### Directions for this task
Please filter the data below down to the lines holding the string "NYHET".
——
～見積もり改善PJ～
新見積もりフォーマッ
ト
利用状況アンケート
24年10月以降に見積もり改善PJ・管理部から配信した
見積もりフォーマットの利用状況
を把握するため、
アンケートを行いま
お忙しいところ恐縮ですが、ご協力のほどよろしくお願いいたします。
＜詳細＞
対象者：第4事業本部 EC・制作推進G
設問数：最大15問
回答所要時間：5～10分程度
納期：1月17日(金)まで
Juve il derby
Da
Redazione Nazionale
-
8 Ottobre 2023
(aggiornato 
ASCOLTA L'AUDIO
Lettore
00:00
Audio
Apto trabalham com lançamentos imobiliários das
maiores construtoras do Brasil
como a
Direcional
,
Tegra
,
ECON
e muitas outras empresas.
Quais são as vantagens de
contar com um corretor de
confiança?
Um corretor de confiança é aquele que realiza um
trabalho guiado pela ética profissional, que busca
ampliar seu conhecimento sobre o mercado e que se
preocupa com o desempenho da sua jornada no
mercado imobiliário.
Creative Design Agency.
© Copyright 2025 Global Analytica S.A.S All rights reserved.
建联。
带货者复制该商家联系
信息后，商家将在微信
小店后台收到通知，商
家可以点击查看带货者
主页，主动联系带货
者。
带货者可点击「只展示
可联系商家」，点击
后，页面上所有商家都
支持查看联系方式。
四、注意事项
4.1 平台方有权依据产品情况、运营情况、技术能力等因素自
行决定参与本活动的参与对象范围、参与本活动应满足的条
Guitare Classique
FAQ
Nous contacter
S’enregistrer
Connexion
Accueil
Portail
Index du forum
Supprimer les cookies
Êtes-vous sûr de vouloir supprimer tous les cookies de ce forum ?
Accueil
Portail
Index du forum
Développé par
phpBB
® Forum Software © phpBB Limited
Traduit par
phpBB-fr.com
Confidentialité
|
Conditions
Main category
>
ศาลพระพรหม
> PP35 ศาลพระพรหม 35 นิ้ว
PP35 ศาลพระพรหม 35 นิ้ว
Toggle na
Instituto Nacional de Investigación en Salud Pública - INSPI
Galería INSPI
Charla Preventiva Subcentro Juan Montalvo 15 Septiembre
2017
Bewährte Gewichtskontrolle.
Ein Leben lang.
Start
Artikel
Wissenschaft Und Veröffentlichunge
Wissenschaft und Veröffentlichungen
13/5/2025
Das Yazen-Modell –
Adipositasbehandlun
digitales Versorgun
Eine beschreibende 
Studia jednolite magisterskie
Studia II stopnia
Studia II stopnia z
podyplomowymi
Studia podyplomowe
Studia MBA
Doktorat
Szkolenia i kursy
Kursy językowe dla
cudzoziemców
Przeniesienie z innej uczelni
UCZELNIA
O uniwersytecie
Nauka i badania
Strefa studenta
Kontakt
——
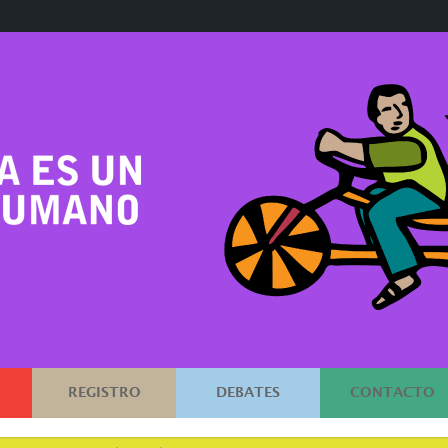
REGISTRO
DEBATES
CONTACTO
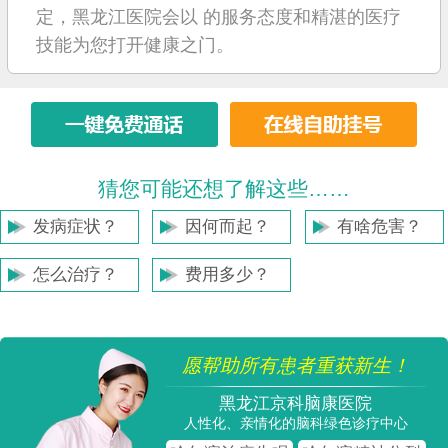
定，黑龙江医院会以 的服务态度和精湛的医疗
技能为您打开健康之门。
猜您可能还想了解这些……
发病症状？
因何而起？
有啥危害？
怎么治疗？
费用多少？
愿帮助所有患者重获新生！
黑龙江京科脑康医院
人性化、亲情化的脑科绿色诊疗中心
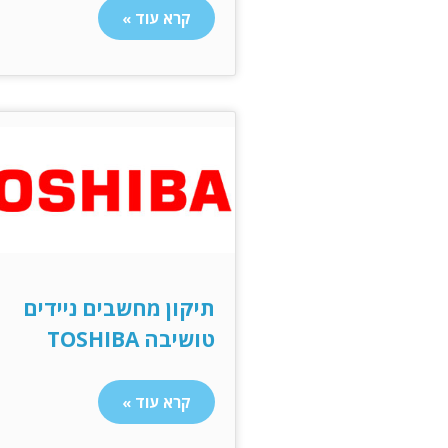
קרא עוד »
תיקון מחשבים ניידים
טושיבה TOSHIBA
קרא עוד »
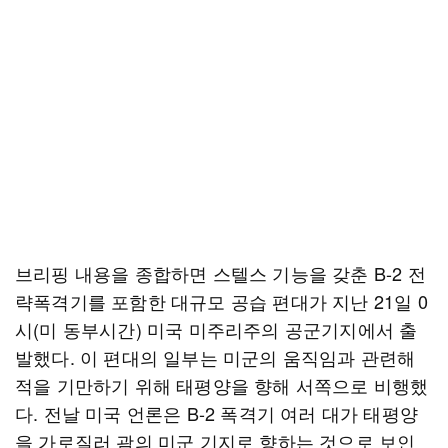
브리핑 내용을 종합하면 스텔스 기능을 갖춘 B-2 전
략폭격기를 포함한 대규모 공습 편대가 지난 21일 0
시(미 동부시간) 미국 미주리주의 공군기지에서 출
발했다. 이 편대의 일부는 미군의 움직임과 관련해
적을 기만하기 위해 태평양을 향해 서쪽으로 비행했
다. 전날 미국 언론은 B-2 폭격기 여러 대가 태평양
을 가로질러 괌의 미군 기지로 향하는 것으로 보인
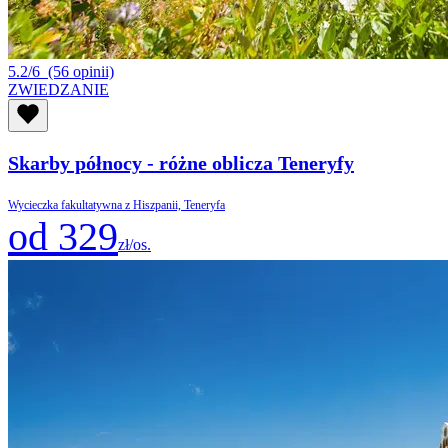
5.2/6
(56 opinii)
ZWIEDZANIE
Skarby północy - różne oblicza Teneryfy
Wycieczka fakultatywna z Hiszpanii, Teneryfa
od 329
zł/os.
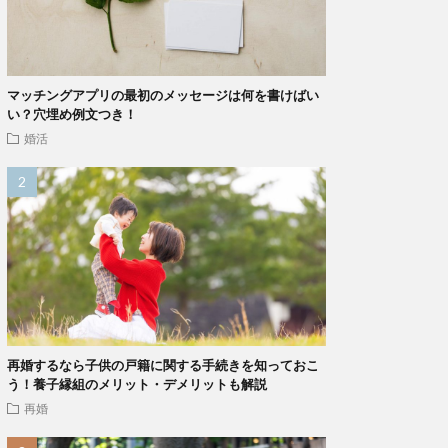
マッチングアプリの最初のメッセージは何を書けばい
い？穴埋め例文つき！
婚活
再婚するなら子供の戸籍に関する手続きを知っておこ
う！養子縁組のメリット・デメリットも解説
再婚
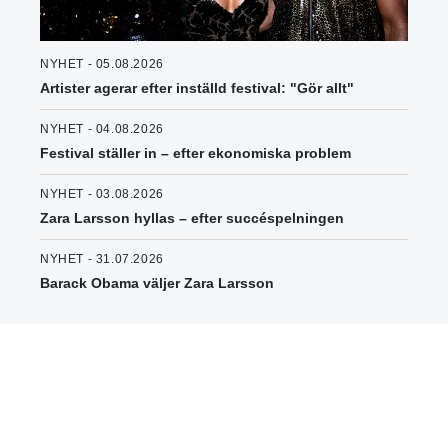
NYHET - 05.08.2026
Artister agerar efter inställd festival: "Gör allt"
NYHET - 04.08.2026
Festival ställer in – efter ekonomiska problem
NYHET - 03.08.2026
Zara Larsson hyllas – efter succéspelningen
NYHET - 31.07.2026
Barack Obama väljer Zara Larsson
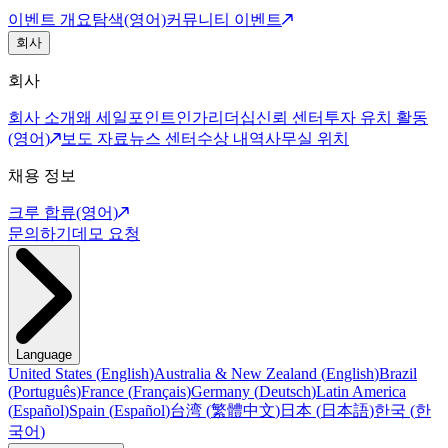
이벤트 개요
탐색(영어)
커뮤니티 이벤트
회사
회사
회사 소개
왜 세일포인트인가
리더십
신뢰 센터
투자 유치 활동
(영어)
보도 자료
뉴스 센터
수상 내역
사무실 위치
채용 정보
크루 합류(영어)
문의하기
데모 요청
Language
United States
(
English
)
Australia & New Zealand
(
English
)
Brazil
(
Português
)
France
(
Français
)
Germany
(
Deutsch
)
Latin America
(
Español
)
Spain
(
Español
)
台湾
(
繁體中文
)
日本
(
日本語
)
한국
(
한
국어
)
——
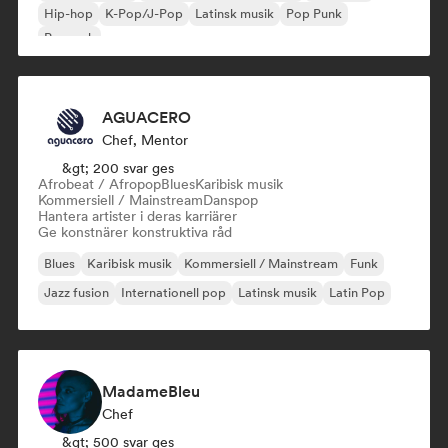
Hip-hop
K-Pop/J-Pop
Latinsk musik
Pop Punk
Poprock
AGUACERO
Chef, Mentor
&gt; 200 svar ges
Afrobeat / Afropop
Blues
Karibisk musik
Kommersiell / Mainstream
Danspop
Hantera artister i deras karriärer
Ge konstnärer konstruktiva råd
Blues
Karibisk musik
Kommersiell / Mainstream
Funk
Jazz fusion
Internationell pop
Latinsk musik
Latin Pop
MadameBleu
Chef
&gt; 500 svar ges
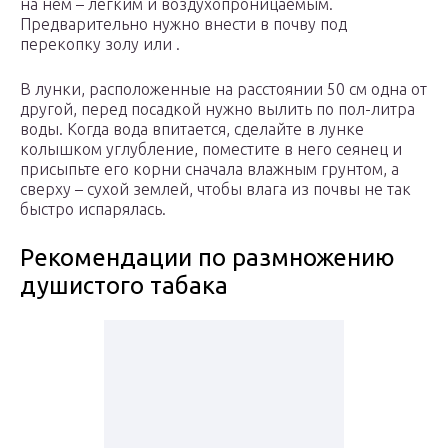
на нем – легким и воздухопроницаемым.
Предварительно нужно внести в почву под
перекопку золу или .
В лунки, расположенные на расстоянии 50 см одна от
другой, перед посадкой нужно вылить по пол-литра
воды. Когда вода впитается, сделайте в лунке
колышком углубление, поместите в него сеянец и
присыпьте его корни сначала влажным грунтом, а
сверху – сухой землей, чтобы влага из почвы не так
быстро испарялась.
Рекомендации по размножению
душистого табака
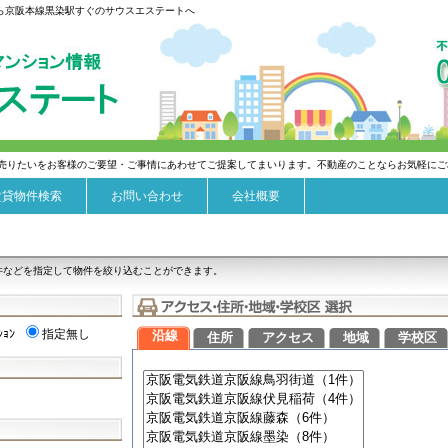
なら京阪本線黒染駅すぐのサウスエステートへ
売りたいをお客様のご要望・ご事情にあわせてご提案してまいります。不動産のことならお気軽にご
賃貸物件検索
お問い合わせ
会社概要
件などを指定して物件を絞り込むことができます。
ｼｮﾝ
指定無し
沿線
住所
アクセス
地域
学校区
——
### Solution to the problem
NYHET - 05.08.2026
NYHET - 04.08.2026
NYHET - 03.08.2026
NYHET - 31.07.2026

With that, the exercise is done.